Day 11 (4th June)

In the morning we had a great stroke of luck in meeting the hotel manager, Kseniya, who let us stay in the same room tonight (I hope she didn’t throw anyone out) for only 5,400 Rub rather than 6,000, and another 6 nights in a different room for 6,000 (including a 20% discount). We had a lazy morning and then went to the nearby cemetery where we went last year to see the graves of famous composers and writers (Tchaikovsky, Mussorgskii, Borodin, Glinka, Dostoyevskii and Rimsky-Korsakov). We also went round the adjacent cemetery which holds the graves of 18-19th century lesser known citizens of St Petersburg. We went into the small church serving the cemetery and were collared by a sweet little old nun who insisted on giving us each a beautiful book on the life of St Nikolai Chudotvorets, the patron saint of the church. I didn’t want to lug two book around so I tried to give one to a friendly man who helped us find our way out of the cemetery (we naturally got lost among the gravestones) but he laughed and told us that he was the typesetter of the book and was sick of it. On the way back to the hotel we tried to give it to a shopkeeper who politely refused because he was a Moslem. We finally managed to give it to the hotel receptionist who seemed genuinely pleased.

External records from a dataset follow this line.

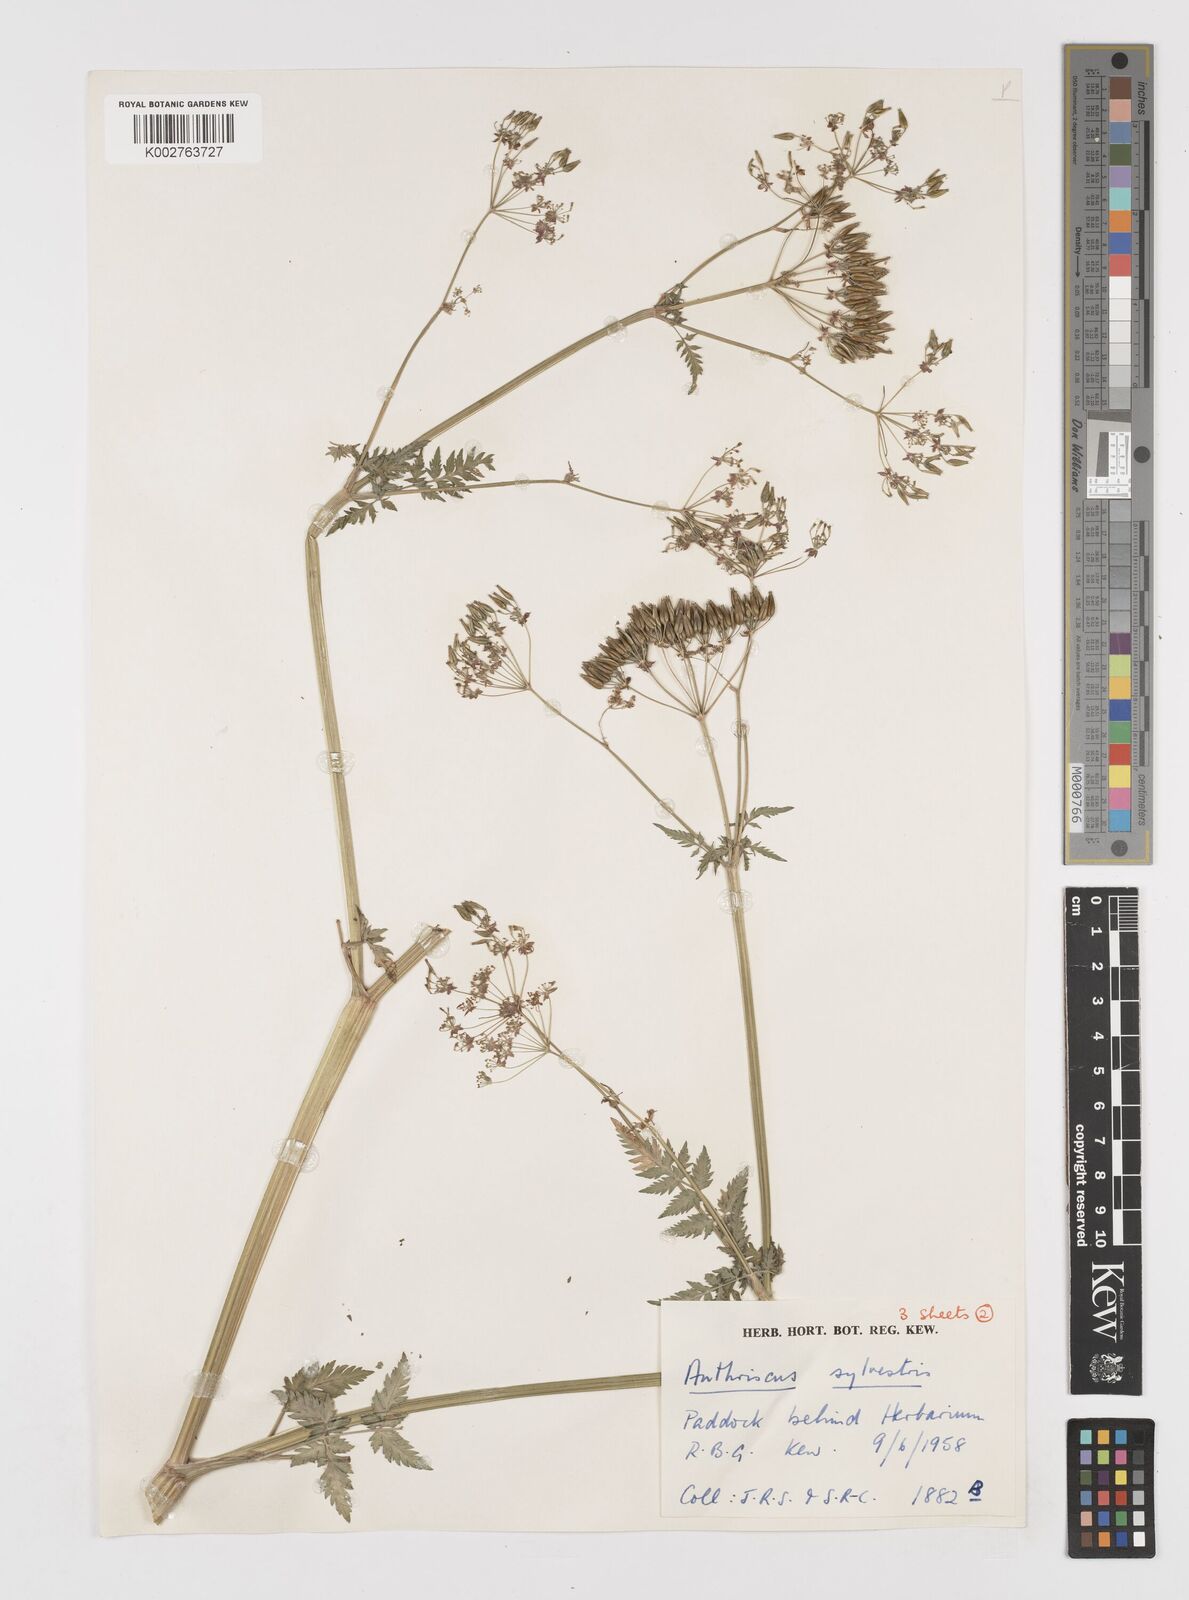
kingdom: Plantae
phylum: Tracheophyta
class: Magnoliopsida
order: Apiales
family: Apiaceae
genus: Anthriscus
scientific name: Anthriscus sylvestris
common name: Cow parsley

In the evening we went to a small Vietnamese restaurant and had delicious meals of prawn soup, little pies and noodle soup.

Advert for the cemetery

Cemetery buildings

Grave of a tiny child who died during the siege and (presumably) her grandmother.

Inside the church of the smaller cemetery

Outside of the church

Dostoyevskii’s grave

Grave of Aleksandr Glazounov (I didn’t take it last year).

Grave of Rimsky-Korsakov

Grave of Tchaikovskii

Grave of Ponomariyev’s children aged 15 and 1 who died in the cholera epidemic of 1834-1835.